A tower looms above Frobisher Crescent
If you like your architecture to come with a strong dose of brutalism and lashings of retro styling, then you’ll love the Barbican. The Londonphile is a big fan but I am aware that many are not – the design of both the residences and the Arts Centre that makes up the Barbican Estate has divided Londoners for decades now. Love it or loathe it, the design is a momentous one, and while its groundbreaking use of concrete and brutalist aesthetics makes it a landmark complex, what I find most fascinating are the clever historical and architectural references scattered across the site.
St Giles', London Wall remains, high and low-rise residences and pilotis.
The Barbican Estate was designed to re-populate the City of London, which had a tiny live-in population of just over 5,000 people following World War Two. The area had been so badly damaged during the Blitz that it was little more than a bombed-out wasteland. St Giles’ Church, which can be found in the middle of the complex, was more or less a shell and had to be significantly re-built. So what was once a very old area of London became a very modern one, although this modernity sits side by side with structures like St Giles’ and fragments of the old London Wall.
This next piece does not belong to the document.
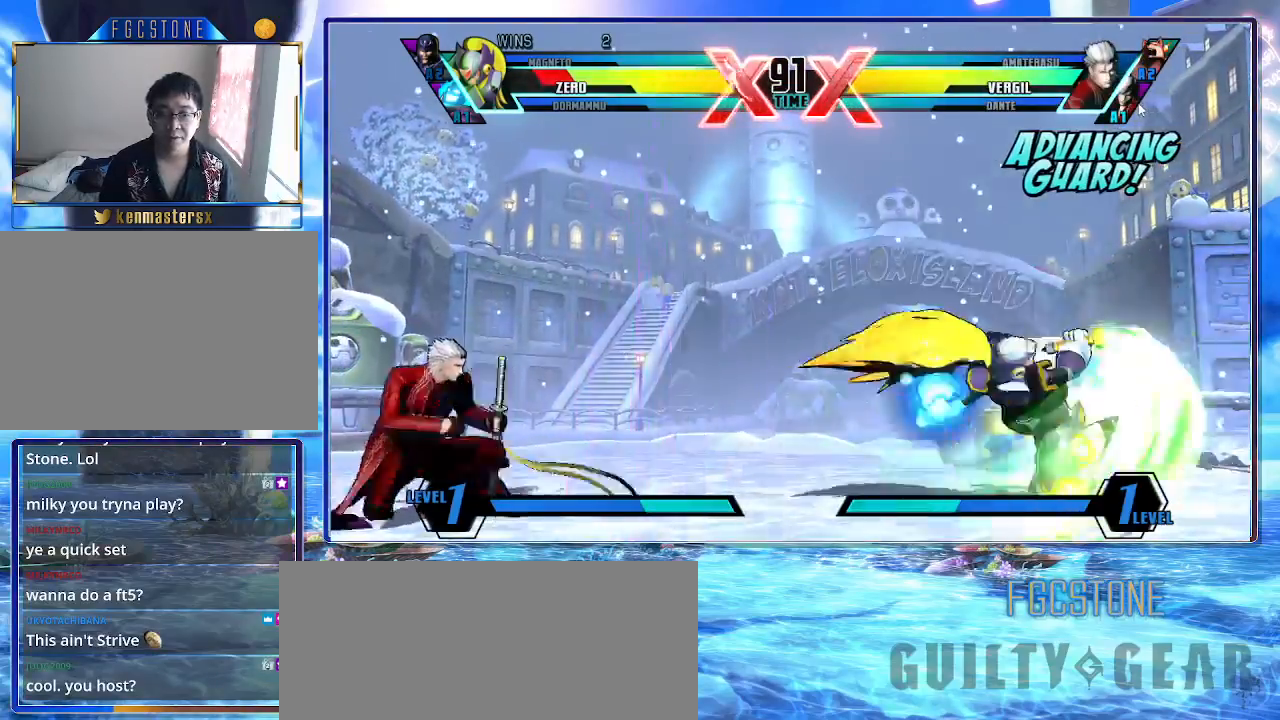
{"buttons": ["K"], "left_stick": "right", "events": [[67, "left_stick", "left"], [117, "S", "down"], [133, "left_stick", "center"], [233, "S", "up"], [300, "left_stick", "right"]]}
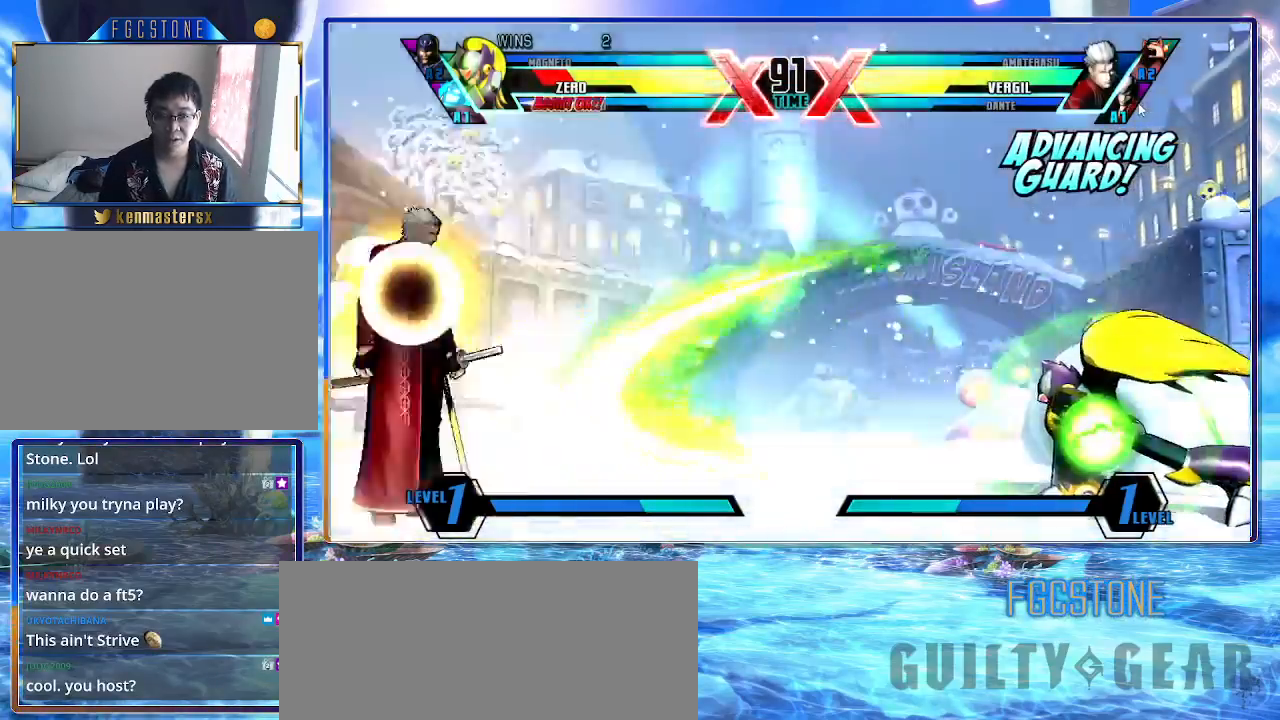
{"buttons": ["K"], "left_stick": "right", "events": []}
Contrary to popular belief, the Barbican was not built as social housing – although its architects Chamberlin, Powell and Bon also designed the nearby Golden Lane Estate. Now of course its residences are highly sought after – particularly those in the three triangular-shaped towers, which were the tallest residential towers in Europe when built. A series of highwalks connect the area to its surrounds while simultaneously demarcating it as a rare pedestrian oasis in the city – there are no roads within the Barbican. The name Barbican derives from the Latin word ‘barbecana’ meaning a bastion or fortified outpost and refers to the ancient barbecana once situated in this area. The architects have included a number of references to castles, including a crenellated wall, arrow slits and a small staircase tower that resembles a gatehouse along the western side of the complex.
Chamberlin, Powell and Bon also sought to emulate and give a modern twist to West End Squares and European formal gardens – there are eight acres of gardens and lakes across the site, but as many of the larger ones are for residents only they are often overlooked. Frobisher Crescent, meanwhile, is reminiscent of a spa town crescent. A semi-circular motif is repeated across the Estate, and even used in the Arts Centre’s branding, possibly referencing the semi-circular remains of the London Wall near St Giles’. The mediterranean use of barrel vaults (also semi-circular), as seen in Greek island church roofs, was another reference point. The biggest influence – as acknowledged by Powell – on the Barbican’s architects was Le Corbusier. The use of pilotis – the large circular columns holding up the apartments above the lakes being the most notable example of this – is textbook Corbusier. The rounded balconies used on the towers and elsewhere strongly recall the curved lines of his Notre Dame du Haut.
Rounded balconies and barrel vaulted roofs.
And if you’ve always wondered why the Arts Centre is mainly located underground, this is because it was a late inclusion in the design and it was hoped this lower postion would prevent noise spilling over into the already completed residential areas. Another concession to the residents was the creation of the conservatory to hide the Barbican Theatre’s very tall fly towers (where stage sets and the like are stored directly above the stage). The section of the tube that runs underneath the lake is the only part of the underground to be supported on rubber bearings – also aimed at noise reduction.
Although planning for the Barbican began in the 1950s, the residences weren’t completed until the early 1970s and the Arts Centre only opened in 1982 (it is celebrating its 30th this year) – giving us some idea of the massive scale of the project. Chamberlin died in 1978 before the Barbican was completed. If you’d like to learn more about the Barbican’s history and architecture I highly recommend taking one of the Arts Centre’s 90-minute Architecture Tours, or the Hidden Barbican Tours, 75-minute behind-the-scenes tours which will take you to backstage areas and up the fly tower. Tours cost £8/6; check the website for details as times vary across the year.